Introduction

Scientific experiments produce data that then leads to the scientific conclusions that are generally published in articles. Although new data is always coming (at an accelerating rate [ref]) it is important to be able to go back to the old data and do the analysis again. There are several reasons for this, of which only a few ones are listed here:
  1. Checking that the analysis was done well in the first place. This is of importance especially when new experiments do not fully agree with the conclusions.
  2. Using the old data as a comparison in order to check how data produced by a newly developed methodology matches with the old data.
  3. Using the old data for new types of analyses that were not originally thought of at the time.
  4. Using the old data as part of larger meta-analysis that aggregates data from many sources.
  5. Using the data as a basis for student exercises.
In order to facilitate this, the original data must be available, the original analysis code must be available, and also the meta information about the data must be available.
In non-trivial cases, it is not possible to store all the meta data. In particular, one cannot store information about why each particular choice was made in the analysis, although such details could be of big importance in understanding the validity of the analysis. A suitable meta data to store would allow an expert to check what has been done, repeat the analysis, and check the validity of the conclusions. If there are some aspects that are not understood (for example a choice of a particular filter to remove noise) then in a repeat analysis a thorough way would be to check whether such arbitrary choice was crucial or is the result robust in terms of these aspects.
If one strives to have such a goal that all published results are accompanied by the full datasets and sufficient meta data to repeat the experiment or the analysis, then we have probably sufficiently good practices to support development of science. However in such case datasets that have not yet been analyzed and published may be neglected. 

What to store

We are approaching this question from the point of view of experimental X-ray techniques where the properties of some form of material have been studied using X-rays. There are at least three categories of  data that need to be stored:
  1. Meta data about what is the sample
  2. Meta data about the experimental procedure
  3. Meta data about the analysis
Finally, in many cases several different kind of studies will be done on the same sample, using X-rays and other techniques, and the link between these different studies must be stored also.
With such information, it would probably be possible to repeat the complete experiment and analysis. However, this contains a lot of information that do not fit into a meta data field of some data storage place, instead a log book would be needed for each sample or sample set that describes in detail and in chronological manner all the steps that have been taken to arrive at the results that are quoted in the publication. At present it is customary that each participant of research stores (hopefully) information about what they have done with the sample, what are the results, and how they have analyzed the data. To have a full log summarizing all the steps is not in parctice possible at least in those research collaborations that the author has been working in.
Later in this document we will discuss ideas how to unify the meta data and logs so that everything is in one place, but at this point we now line out a strategy of storing meta data for a particular experimental technique so that this particular piece of the work can be repeated or the results re-analyzed.

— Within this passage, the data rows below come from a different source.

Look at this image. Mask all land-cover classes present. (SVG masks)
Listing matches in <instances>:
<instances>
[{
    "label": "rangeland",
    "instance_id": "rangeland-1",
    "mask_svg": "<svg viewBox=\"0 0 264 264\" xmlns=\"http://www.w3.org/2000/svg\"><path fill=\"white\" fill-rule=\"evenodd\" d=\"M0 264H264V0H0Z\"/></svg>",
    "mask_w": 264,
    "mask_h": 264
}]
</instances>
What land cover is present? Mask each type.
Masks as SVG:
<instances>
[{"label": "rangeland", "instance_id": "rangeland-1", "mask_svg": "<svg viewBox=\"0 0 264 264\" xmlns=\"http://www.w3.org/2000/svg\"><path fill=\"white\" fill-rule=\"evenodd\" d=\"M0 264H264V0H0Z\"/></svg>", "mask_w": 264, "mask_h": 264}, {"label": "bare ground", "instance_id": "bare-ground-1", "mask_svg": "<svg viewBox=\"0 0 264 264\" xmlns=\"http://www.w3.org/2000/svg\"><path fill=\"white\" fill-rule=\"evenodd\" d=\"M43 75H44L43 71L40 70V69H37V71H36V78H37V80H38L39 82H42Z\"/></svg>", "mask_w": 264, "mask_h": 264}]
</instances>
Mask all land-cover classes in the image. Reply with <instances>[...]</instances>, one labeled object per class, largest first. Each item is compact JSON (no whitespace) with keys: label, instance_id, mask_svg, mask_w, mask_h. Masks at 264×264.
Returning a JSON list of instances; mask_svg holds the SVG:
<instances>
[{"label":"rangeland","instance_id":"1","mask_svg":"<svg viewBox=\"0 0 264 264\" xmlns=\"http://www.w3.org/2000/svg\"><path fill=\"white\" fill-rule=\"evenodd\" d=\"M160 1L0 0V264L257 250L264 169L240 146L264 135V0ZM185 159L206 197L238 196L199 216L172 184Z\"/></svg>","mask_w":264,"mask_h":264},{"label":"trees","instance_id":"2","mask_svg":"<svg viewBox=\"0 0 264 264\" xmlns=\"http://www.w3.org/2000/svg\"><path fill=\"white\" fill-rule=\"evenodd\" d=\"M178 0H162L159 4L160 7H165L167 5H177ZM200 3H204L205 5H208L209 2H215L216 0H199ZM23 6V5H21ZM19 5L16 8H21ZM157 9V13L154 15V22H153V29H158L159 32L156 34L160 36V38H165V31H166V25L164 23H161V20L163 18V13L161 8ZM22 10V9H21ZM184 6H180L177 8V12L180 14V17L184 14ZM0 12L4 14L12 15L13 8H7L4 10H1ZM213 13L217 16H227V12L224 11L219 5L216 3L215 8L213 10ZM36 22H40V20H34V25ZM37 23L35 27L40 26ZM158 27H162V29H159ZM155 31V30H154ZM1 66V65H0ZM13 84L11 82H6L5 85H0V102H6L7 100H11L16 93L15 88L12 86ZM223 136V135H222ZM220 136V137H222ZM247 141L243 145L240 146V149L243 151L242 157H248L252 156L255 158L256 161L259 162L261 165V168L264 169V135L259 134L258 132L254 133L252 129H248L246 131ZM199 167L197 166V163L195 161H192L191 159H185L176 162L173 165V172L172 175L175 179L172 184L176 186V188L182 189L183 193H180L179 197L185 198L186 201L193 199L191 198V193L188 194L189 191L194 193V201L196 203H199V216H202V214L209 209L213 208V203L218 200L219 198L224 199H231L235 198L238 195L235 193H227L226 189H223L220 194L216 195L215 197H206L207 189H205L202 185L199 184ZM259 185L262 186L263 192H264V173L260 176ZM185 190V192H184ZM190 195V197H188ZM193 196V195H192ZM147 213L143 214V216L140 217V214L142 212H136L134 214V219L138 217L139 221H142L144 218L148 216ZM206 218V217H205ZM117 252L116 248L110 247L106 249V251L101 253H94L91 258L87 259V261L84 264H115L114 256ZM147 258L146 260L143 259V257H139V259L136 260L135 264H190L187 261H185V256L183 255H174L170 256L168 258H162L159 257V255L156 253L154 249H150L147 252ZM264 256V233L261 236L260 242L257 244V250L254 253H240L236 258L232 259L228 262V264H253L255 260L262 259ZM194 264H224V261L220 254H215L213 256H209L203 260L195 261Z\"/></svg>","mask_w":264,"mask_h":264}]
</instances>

Metadata for a givenexperiment with X-rays

Identification of the sample. The sample has to be identified in such a way that it can be relocated unambiguously. The metadata could optionally contain a brief description of the sample so that it can be used for searching experiments done on certain types of samples.  Such descriptions are difficult to standardize.
Experimental parameters. At the first level these parameters describe the experimental apparatus and parameters to such detail that a person familiar with the particular instrument will be able to repeat the experiment. This first level also ensures that the person doing the analysis will be able to make correct choices about the required analysis steps. At the second level the description should be so detailed that a person unfamiliar with the given instrument will be able to plan a similar experiment on another instrument (for example possible to estimate SNR, resolution required, etc.) or to analyze the data. 
Analysis macros. The analysis macros should be stored in a version controlled system, and a link to the commit of the version that was used shold be stored along with the actual data. In more extreme cases the whole computational environment should be stored as a virtual machine. When the general macros are updated, a non-regression test could be run against the old version and if the results match this newer compatible version could be additionally indicated in the metadata (automatically). If the results do not match, this may call into question the validity of the old macros, and should be investigated.
Human input in the analysis. The human input is important in many cases, such as choosing a threshold, creating a mask of good data portion, indicating position of the direct beam, etc. These are fundamental parameters that are required in the analysis. They should be stored along with the original data, and the analysis macros should be able to read this input together with the actual data, so that the repeat analysis does not need to give the human input again.